Igiugig was recently selected as one of only 22 grantees nationwide out of a pool of over 200 applicants for the 2019 Native Youth and Culture Fund. The Village will receive a $19,100 grant from the First Nations Development Institute of Longmont, Colorado for a project titled: Reconnecting Yup’ik Youth to the Land.
The project grows out of an Indigenous perspective on the land and the unique location of Igiugig in rural Alaska off of the roads system. The three-tiered project seeks to develop the cultural knowledge, job skills, and leadership capacity of local youth. Objective one provides youth with a valuable opportunity to begin training as pilots using a flight simulator which is an FAA approved basic aviation training device. Local pilots will host one session per week where the software for their particular plane is used and they can sit side-by-side with students in the simulator and train them on their plane's features. The youth will benefit from access to aviation training and gain highly sought after job skills.
Through objective two, youth will participate in weekly Yup’ik language classes in which the flight simulator can be used to teach the complex locative system through language immersion. This creative adaptation of modern technology will enable youth to comprehend the Yup’ik way of describing locations through the cultural lens, which is best learned traveling the land. The simulator can simulate these changing environments and enable fluent elders to teach them in a classroom setting.
Igiugig now has only two elder speakers living in the village. The community feels an urgency to pass the elders' knowledge on to the younger generations before the opportunity is lost. The village recently finished an ANA language project in which youth advanced to the Novice Mid proficiency level so this project will be a perfect opportunity to continue advancing their speaking proficiency and document the elders’ knowledge in a more advanced area through audio and video recordings.
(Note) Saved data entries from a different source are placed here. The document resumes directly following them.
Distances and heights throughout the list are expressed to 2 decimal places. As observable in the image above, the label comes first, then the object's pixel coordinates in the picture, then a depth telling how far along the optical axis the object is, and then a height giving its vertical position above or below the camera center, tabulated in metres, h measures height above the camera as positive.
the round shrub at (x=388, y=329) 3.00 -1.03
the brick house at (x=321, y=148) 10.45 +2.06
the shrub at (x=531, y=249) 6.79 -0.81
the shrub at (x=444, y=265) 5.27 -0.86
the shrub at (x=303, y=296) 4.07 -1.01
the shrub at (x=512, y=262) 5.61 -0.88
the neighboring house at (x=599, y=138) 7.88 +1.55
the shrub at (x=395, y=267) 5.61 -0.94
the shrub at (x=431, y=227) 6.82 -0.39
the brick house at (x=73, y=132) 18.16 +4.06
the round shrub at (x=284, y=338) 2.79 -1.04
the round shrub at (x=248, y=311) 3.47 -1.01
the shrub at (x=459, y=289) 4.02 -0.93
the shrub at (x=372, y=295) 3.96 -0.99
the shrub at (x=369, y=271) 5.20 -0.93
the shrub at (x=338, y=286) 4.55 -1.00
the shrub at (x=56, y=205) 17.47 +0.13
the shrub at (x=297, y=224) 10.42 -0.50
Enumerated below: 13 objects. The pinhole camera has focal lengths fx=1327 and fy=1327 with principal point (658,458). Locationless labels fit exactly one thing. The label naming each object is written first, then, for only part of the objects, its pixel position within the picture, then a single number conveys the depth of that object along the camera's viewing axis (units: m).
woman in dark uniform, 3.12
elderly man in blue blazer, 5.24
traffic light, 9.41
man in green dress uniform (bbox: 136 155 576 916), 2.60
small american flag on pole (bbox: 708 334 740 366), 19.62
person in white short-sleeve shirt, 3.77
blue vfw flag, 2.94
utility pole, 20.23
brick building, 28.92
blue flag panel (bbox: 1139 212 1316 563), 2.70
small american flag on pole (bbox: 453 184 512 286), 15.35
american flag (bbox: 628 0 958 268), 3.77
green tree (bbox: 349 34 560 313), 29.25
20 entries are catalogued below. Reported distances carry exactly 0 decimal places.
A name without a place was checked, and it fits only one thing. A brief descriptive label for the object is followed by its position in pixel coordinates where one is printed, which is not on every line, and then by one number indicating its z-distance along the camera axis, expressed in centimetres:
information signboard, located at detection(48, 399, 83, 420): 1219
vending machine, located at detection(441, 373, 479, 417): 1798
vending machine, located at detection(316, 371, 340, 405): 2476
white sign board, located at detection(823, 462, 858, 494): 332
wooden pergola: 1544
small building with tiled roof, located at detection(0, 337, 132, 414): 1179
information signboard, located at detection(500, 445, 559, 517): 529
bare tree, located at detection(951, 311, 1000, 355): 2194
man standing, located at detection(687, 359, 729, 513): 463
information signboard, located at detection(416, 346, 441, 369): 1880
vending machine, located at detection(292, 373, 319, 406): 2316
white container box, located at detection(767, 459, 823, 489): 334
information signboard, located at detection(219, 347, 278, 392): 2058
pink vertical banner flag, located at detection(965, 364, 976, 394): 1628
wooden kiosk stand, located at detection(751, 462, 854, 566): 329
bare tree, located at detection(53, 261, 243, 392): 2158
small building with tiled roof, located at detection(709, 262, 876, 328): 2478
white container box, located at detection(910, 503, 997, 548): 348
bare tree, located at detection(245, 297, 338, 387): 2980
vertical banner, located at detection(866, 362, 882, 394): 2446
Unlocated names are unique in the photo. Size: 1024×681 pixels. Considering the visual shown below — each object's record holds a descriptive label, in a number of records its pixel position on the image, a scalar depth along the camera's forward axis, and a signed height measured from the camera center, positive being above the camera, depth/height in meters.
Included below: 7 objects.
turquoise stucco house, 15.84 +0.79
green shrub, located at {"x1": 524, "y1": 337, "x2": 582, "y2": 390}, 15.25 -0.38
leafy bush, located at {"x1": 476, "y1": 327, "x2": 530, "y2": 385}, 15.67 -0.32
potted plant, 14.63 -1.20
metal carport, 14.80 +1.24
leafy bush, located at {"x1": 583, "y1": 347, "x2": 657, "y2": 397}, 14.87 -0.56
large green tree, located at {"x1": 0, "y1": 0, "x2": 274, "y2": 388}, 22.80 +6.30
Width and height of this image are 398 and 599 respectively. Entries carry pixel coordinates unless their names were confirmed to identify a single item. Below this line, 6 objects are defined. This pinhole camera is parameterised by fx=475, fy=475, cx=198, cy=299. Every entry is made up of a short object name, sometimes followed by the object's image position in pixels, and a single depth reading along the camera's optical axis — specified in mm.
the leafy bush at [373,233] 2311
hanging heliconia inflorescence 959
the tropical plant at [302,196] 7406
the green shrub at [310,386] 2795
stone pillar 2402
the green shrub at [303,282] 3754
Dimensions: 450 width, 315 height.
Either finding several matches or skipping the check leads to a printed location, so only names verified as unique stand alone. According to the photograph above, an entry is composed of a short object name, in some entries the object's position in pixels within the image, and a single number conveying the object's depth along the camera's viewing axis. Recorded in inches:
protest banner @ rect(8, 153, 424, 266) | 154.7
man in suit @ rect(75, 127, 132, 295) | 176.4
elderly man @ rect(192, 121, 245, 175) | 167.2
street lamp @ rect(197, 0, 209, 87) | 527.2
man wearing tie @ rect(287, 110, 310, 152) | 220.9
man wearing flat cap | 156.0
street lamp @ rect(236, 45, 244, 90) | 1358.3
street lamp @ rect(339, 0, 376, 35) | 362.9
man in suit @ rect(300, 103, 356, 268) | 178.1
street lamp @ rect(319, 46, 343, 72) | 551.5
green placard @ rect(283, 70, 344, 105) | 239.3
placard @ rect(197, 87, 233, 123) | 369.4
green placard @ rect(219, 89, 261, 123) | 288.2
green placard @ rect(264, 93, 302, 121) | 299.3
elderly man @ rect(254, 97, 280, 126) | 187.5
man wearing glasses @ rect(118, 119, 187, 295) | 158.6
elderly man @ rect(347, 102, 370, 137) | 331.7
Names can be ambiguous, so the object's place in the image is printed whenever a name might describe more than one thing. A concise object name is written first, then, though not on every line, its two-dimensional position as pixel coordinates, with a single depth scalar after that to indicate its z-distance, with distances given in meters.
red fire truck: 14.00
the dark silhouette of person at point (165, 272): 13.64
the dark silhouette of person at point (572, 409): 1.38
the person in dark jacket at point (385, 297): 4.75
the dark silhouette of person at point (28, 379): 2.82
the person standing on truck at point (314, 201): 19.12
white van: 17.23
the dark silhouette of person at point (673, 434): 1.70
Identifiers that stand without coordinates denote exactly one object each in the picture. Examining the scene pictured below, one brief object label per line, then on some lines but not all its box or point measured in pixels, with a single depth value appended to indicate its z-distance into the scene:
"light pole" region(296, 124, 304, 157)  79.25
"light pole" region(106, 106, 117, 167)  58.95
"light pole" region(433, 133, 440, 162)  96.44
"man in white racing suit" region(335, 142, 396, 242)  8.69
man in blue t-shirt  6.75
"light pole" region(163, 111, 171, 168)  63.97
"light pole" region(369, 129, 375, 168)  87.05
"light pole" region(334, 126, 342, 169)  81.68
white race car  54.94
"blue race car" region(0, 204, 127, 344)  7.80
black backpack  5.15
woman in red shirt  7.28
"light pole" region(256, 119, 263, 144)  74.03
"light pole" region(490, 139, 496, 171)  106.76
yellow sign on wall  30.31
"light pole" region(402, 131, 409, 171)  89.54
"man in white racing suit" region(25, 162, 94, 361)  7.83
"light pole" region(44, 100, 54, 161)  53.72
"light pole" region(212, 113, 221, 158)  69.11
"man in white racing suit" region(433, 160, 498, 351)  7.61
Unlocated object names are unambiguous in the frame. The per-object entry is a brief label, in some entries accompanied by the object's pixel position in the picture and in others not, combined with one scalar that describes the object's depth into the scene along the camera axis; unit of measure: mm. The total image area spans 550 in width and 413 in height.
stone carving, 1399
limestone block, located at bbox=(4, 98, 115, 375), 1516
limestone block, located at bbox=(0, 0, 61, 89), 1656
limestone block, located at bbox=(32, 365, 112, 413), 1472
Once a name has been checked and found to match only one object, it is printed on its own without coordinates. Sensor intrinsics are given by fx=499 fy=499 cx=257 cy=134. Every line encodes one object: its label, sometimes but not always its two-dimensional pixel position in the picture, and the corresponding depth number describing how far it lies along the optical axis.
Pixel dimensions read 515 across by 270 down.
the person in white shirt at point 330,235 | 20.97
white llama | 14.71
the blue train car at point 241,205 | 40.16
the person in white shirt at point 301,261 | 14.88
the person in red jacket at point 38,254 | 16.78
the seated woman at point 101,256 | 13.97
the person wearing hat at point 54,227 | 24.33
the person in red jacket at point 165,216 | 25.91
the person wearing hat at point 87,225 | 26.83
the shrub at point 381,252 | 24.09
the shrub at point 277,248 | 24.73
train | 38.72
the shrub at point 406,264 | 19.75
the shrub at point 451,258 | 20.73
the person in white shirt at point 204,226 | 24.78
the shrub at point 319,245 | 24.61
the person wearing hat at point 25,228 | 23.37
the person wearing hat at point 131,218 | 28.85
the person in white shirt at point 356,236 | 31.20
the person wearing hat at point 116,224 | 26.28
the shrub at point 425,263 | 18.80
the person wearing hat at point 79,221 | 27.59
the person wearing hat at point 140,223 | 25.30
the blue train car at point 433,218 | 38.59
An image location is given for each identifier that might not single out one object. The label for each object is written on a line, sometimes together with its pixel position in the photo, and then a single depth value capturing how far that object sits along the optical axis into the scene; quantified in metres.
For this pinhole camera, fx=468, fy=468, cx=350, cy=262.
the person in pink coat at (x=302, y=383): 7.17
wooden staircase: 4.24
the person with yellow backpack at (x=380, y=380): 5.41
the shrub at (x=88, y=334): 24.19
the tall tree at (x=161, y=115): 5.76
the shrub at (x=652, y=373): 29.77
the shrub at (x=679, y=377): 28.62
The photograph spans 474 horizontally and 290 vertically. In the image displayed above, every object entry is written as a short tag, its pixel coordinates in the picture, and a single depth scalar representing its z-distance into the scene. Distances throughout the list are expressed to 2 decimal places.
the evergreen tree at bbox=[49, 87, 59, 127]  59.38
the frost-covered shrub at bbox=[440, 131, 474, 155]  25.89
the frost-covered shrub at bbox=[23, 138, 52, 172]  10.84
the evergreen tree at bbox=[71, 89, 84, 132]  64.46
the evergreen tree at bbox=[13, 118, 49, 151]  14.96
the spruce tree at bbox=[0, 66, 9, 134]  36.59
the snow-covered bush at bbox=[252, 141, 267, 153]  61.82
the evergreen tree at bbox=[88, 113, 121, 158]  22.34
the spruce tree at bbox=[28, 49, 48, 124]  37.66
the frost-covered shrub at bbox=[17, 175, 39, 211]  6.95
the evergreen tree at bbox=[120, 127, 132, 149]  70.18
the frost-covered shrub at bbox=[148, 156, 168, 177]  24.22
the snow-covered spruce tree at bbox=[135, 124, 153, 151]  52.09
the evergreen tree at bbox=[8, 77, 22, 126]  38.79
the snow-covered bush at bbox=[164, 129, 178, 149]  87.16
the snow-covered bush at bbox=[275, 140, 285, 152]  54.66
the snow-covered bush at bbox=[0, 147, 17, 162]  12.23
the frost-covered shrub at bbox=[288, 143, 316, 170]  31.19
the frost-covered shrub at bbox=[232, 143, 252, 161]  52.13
The last objective of the project will involve a Yup’ik culture camp in which all of the youth will come together to live on the land and learn subsistence activities from the elders who grew up this way. Hikes and orienteering challenges will enable youth to practice using the Yup’ik locative system they’ve learned through the flight simulator. The camp will focus on empowering youth to identify food sources, use local resources, understand climate change and environmental threats.
Igiugig Village also received a previous grant from First Nations Development Institute under the Native Agriculture and Food Systems Initiative (NAFSI). The 2015 Seeds of Native Health grant for $39,794 was successful in boosting the local foods program, village greenhouse, and involving youth in subsistence foods.